### 設問
1. 抽出本文の「1985 年 18 巻」から「血小板第4因子 (RIA法) を指標として検討した.」までを、「アスピリン」を「アセチルサリチル酸」に差し替えて書き直せ。
2. 抽出本文について、次の問いに答えよ。
(a) 対象とした慢性腎不全患者は何名か。
(b) 健常人に1回静注したヘパリンの量はいくらか。
(c) 静注後、血小板第4因子が著明に増加したのは何分後か。
3. 透析と血小板に関する抽出本文の続きを、最後の文の後から書き継げ。

### 抽出本文
_ _ _ _

1985 年 18 巻 3 号 p. 283-287
透析中にみられる血小板数の減少, 血小板第4因子の放出は透析による血小板の活性化を示唆する. 透析開始前にアスピリン1gを経口投与し, ヘパリンを抗凝固剤として定期的に重曹透析を受けている慢性腎不全患者25名を対象として, 透析中の血小板活性化がこのアスピリン投与で抑制されるのかどうかを血小板数, 平均血小板容積 (Baker 810), 血小板第4因子 (RIA法) を指標として検討した.
ヘパリンの血小板に対する影響をみる目的で健常人にヘパリン5,000u 1回静注した. 静注後血小板数は15分, 30分に減少した後60分で増加するのがみられた. 一方血小板第4因子は血小板数の変化とは対照的に, 静注後15分で著明に増加した後減少した. しかしアスピリン前処置後ヘパリン静注群では, 静注後の血小板第4因子の上昇が有意に抑制された. また平均血小板容積には有意の変化はみられなかった.

_ _ _ _

保存済みの項目
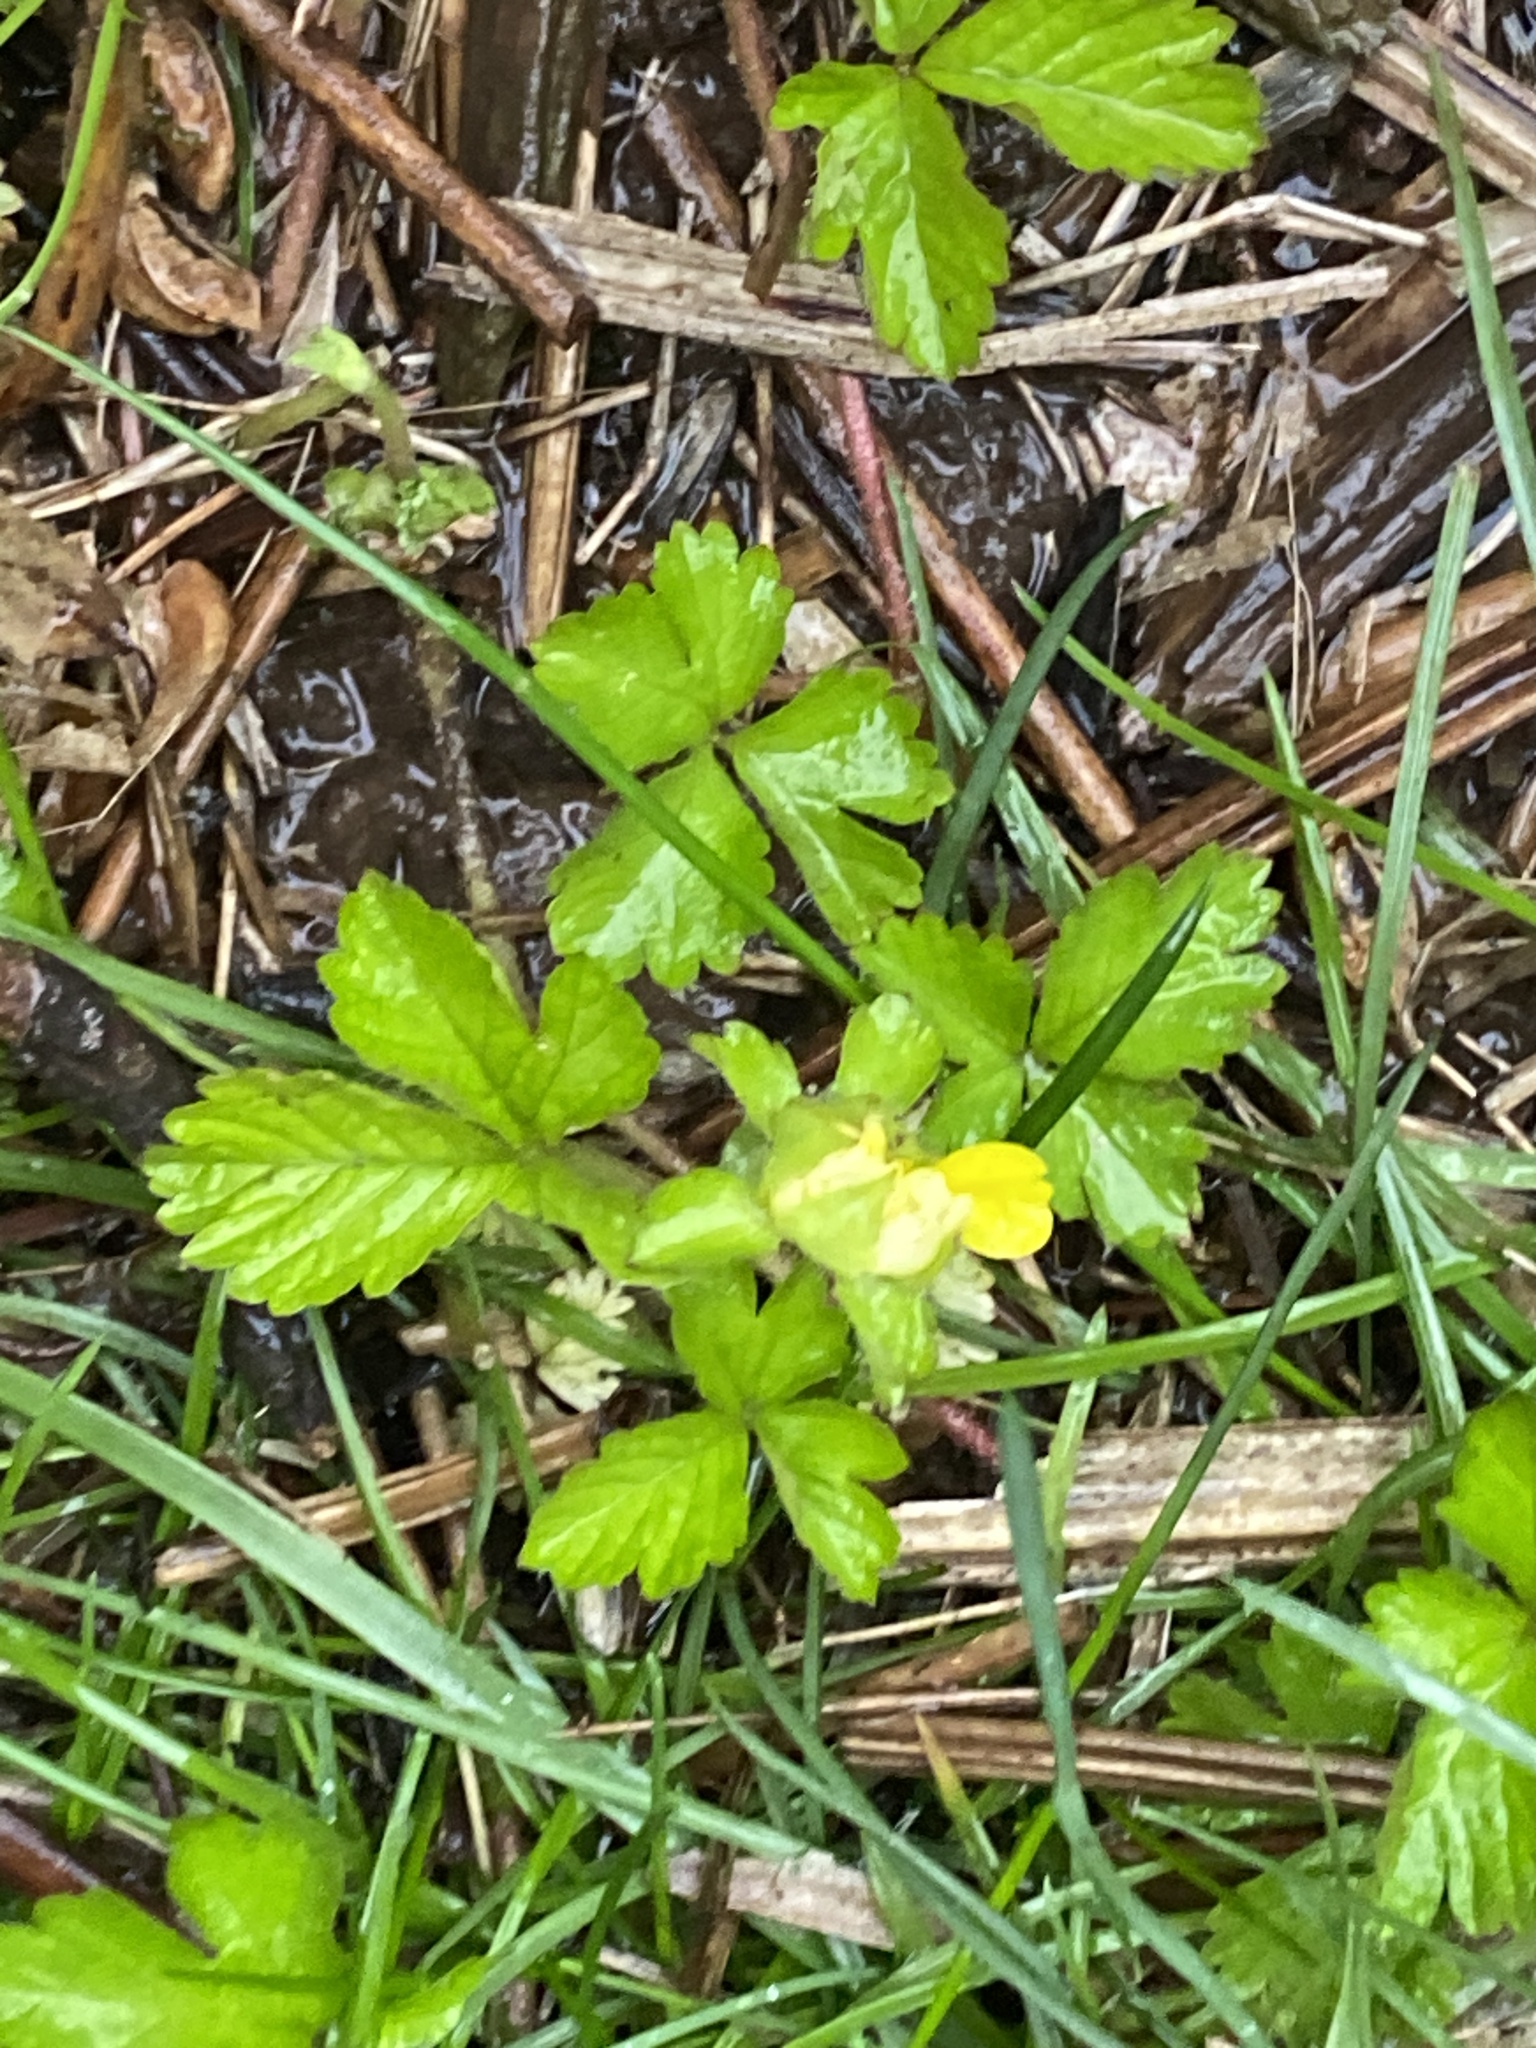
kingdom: Plantae
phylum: Tracheophyta
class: Magnoliopsida
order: Rosales
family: Rosaceae
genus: Potentilla
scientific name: Potentilla indica
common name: Yellow-flowered strawberry
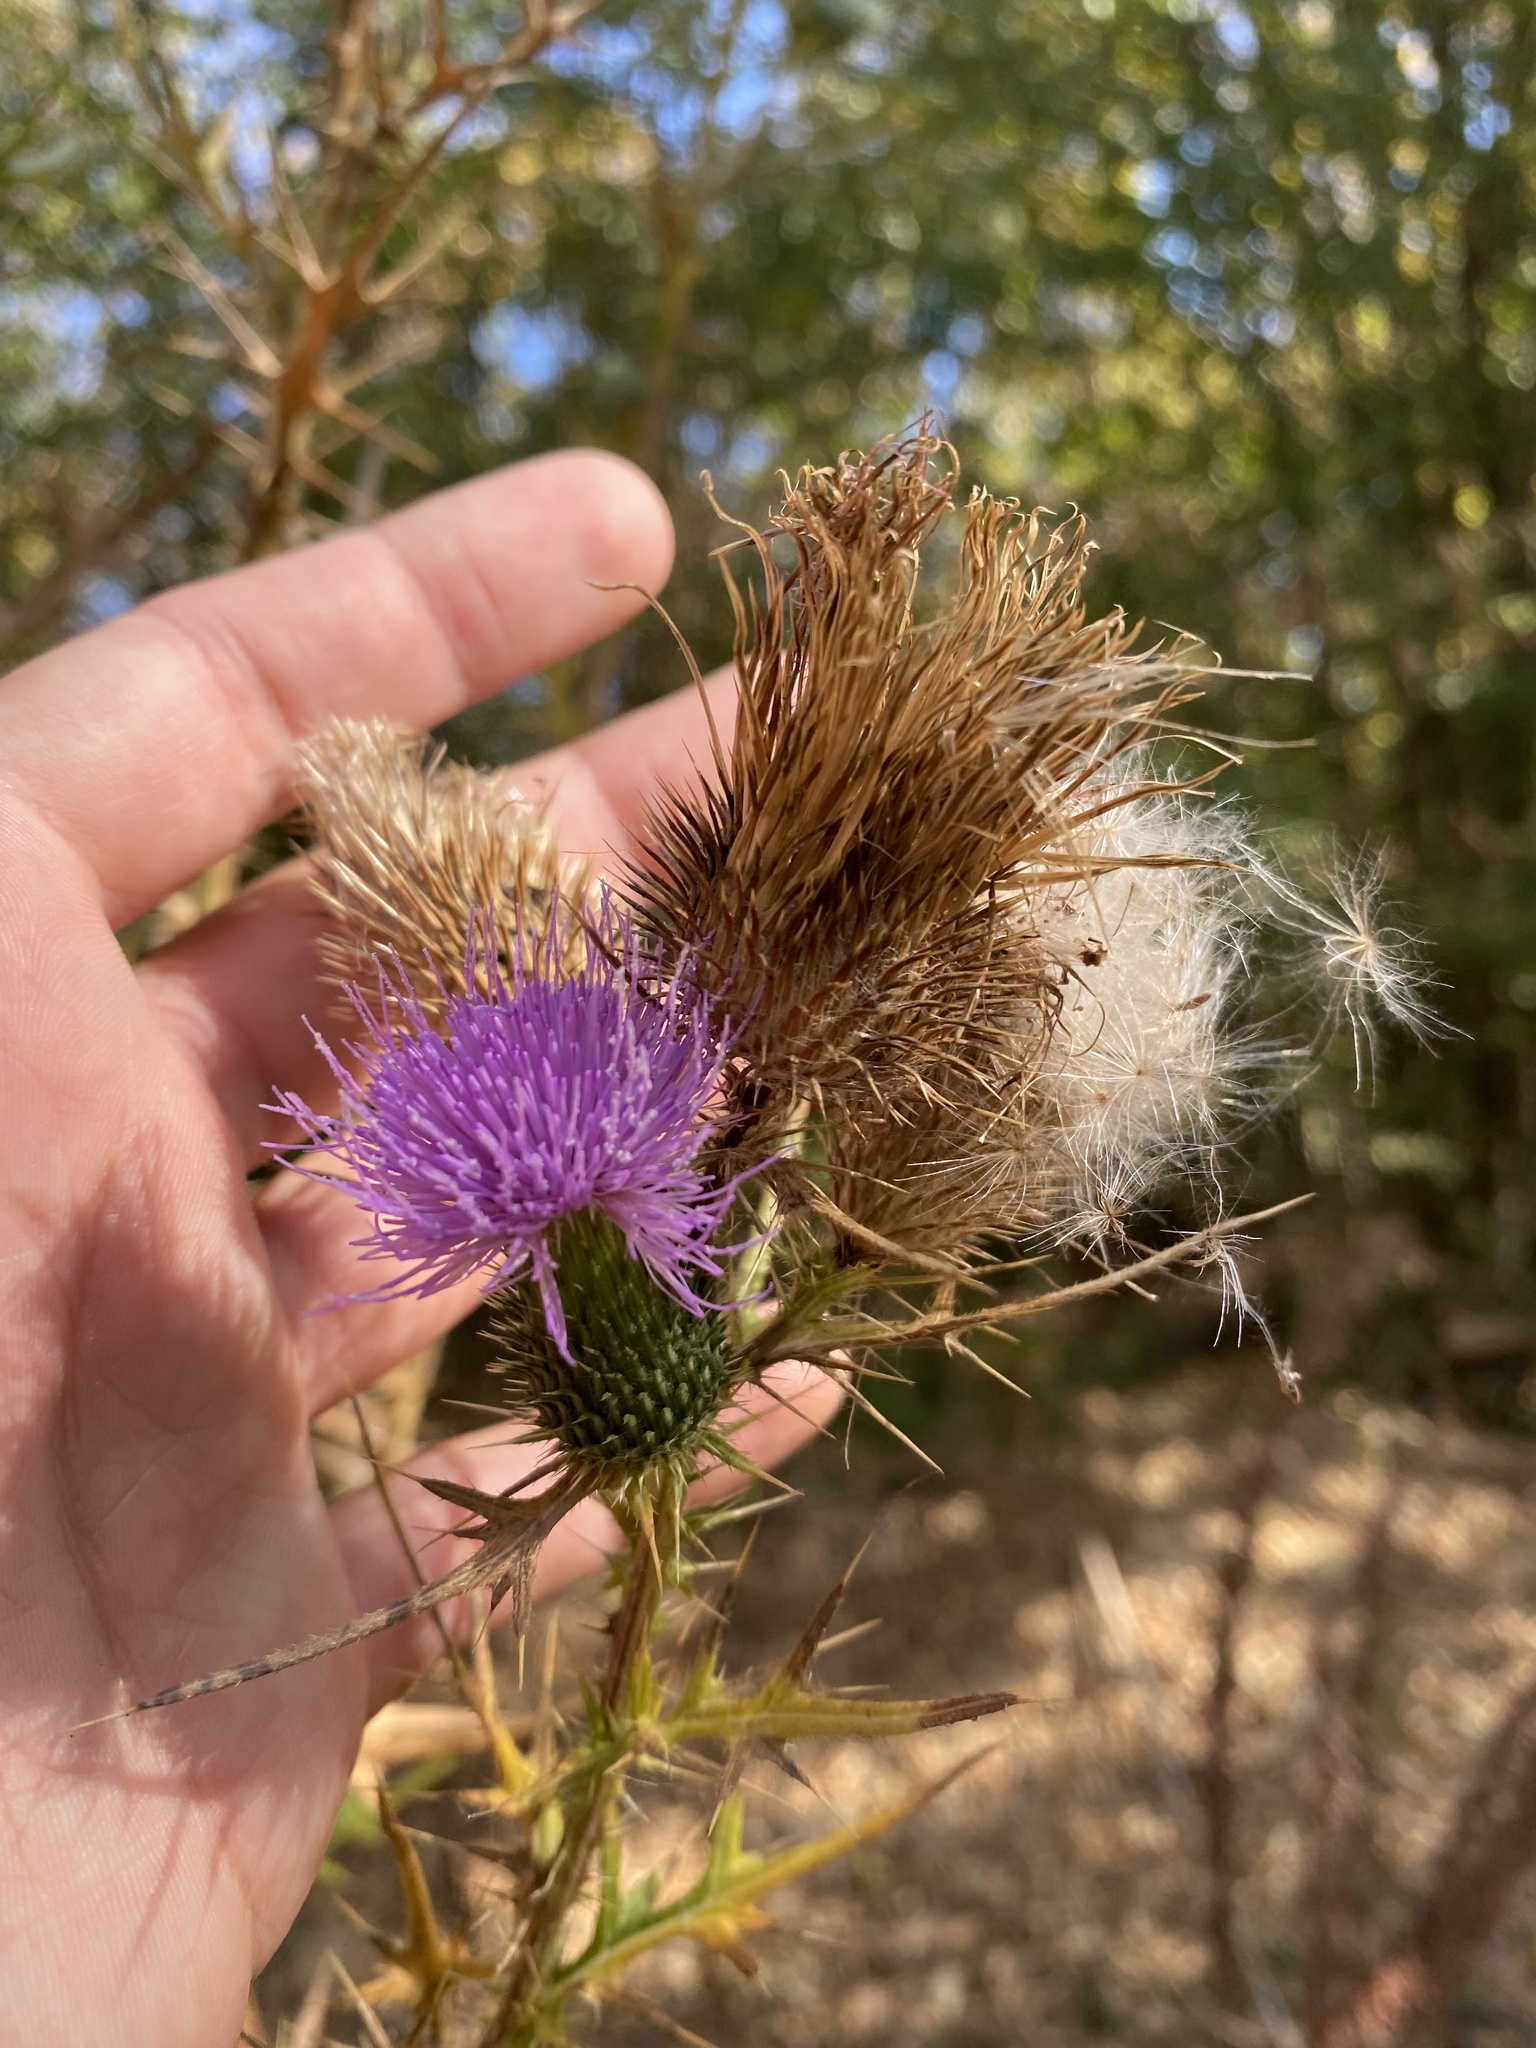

_ _ _ _

### 解答
1.
1985 年 18 巻 3 号 p. 283-287
透析中にみられる血小板数の減少, 血小板第4因子の放出は透析による血小板の活性化を示唆する. 透析開始前にアセチルサリチル酸1gを経口投与し, ヘパリンを抗凝固剤として定期的に重曹透析を受けている慢性腎不全患者25名を対象として, 透析中の血小板活性化がこのアセチルサリチル酸投与で抑制されるのかどうかを血小板数, 平均血小板容積 (Baker 810), 血小板第4因子 (RIA法) を指標として検討した.

2.
(a) 25名
(b) 5,000u
(c) 15分後

3.
次に透析中の血小板活性化へのアスピリン併用効果をみた. 透析中の血小板数, 血小板第4因子の変化をみると開始15分で著明な血小板数の減少, 血小板第4因子の上昇がみられ, 透析中回路内での血小板活性化が強く起こっていることがわかった. しかしアスピリン前処置群でもこの血小板第4因子の上昇は全く抑制されなかった. また血小板活性化に伴い血小板回転の亢進が疑われたが, 透析中の平均血小板容積には有意の変化はみられなかった.
以上より透析中の血小板活性化には血液-透析膜表面の接触による相互作用の他に, ヘパリン自体の血小板活性化作用にもよることがわかった. またアスピリン1gの投与はヘパリンによる血小板活性化は抑制し得たが, 透析中の活性化は全く抑制しなかった.